– Господин Хаак, как вы относитесь к пейзажным офортам Рембрандта?
– Некоторые искусствоведы различают пейзажи, наблюдения повседневной жизни и исторические сюжеты более позднего времени. Говорят, что Сегерс и ван Гойен оказали большое влияние на пейзажи Рембрандта. Разумеется, все как-то учатся друг у друга. Увлечение работами Сегерса было. Но Рембрандт не сделался его двойником. Он шел своей дорогой. Если говорить о пригородах Амстердама, где часто на прогулках рисовал Рембрандт, об их отображении в его работах, то это было верное отображение. Если кто-нибудь так же верно отражал тот же пейзаж – это не значит, что один копировал другого. В Нидерландах той эпохи увлечение пейзажем в графике и живописи было явлением частым, я бы сказал, по-своему закономерным. Но есть одна знаменитая работа Рембрандта, на которой пейзаж придуман…
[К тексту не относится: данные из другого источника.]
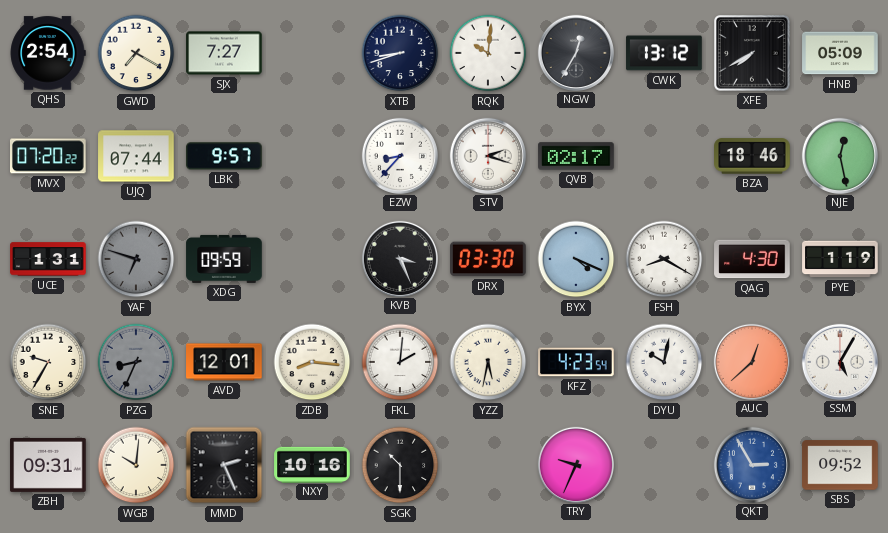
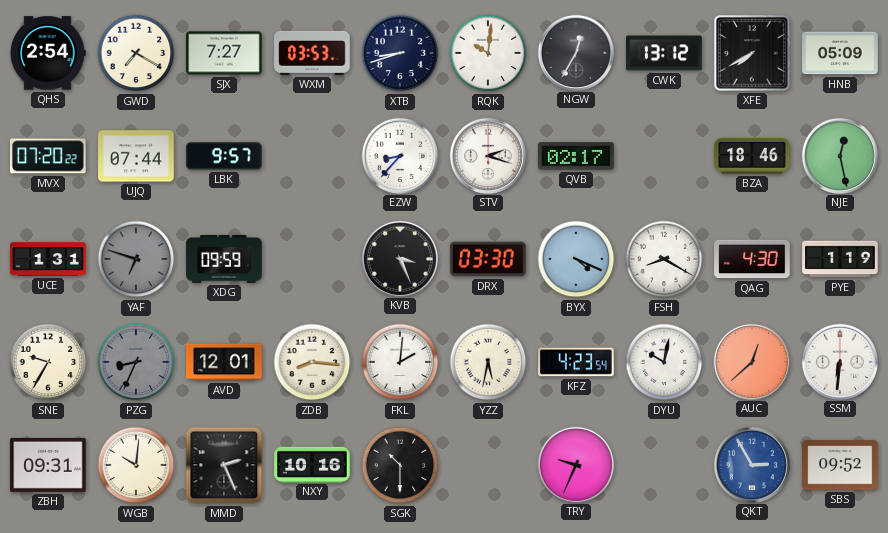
WXM: none -> 03:53
SSM: 5:05 -> 6:31
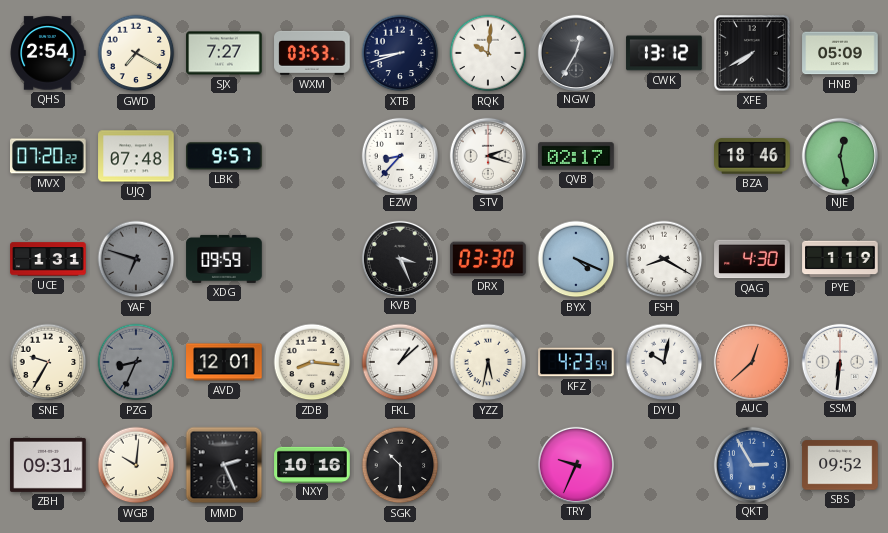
UJQ: 07:44 -> 07:48
FKL: 2:01 -> 1:08
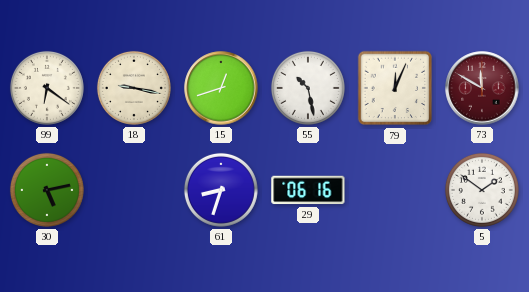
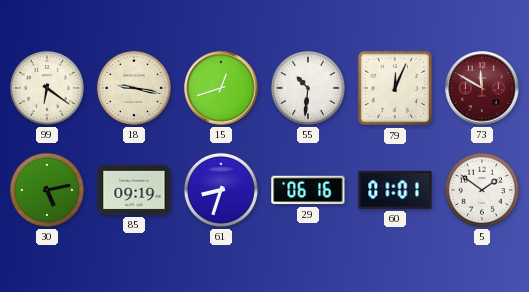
55: 10:28 -> 10:31
85: none -> 09:19
60: none -> 01:01
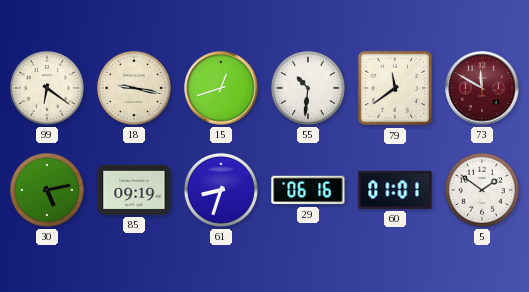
79: 12:04 -> 11:39
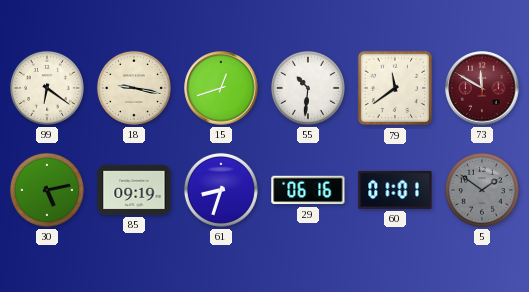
5 dial: white -> grey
– Вы имеете в виду «Три дерева»?
– Да, конечно. Это единственное, так сказать, придуманное произведение Рембрандта-графика. Но оно гениально. Если посмотреть поэтическим глазом, то можно сказать, что в этом пейзаже художник, скорее всего, выразил то, что чувствовал душою, сердцем, а не видел глазом…
Вот мнение о Рембрандте известного французского теоретика искусств и художественного критика Роже де Пиля, высказанное им в 1699 году:
«Он обладал чудесной способностью отражать видимый мир…»
Ван Рейны в Лейдене получили еще одну дурную весть: Саския родила девочку, но она, как и предыдущий ребенок, погибла от непонятной болезни.
Адриан колебался: сообщить об этом матери или же скрыть от нее это известие, ибо держалась мать, что называется, на волоске.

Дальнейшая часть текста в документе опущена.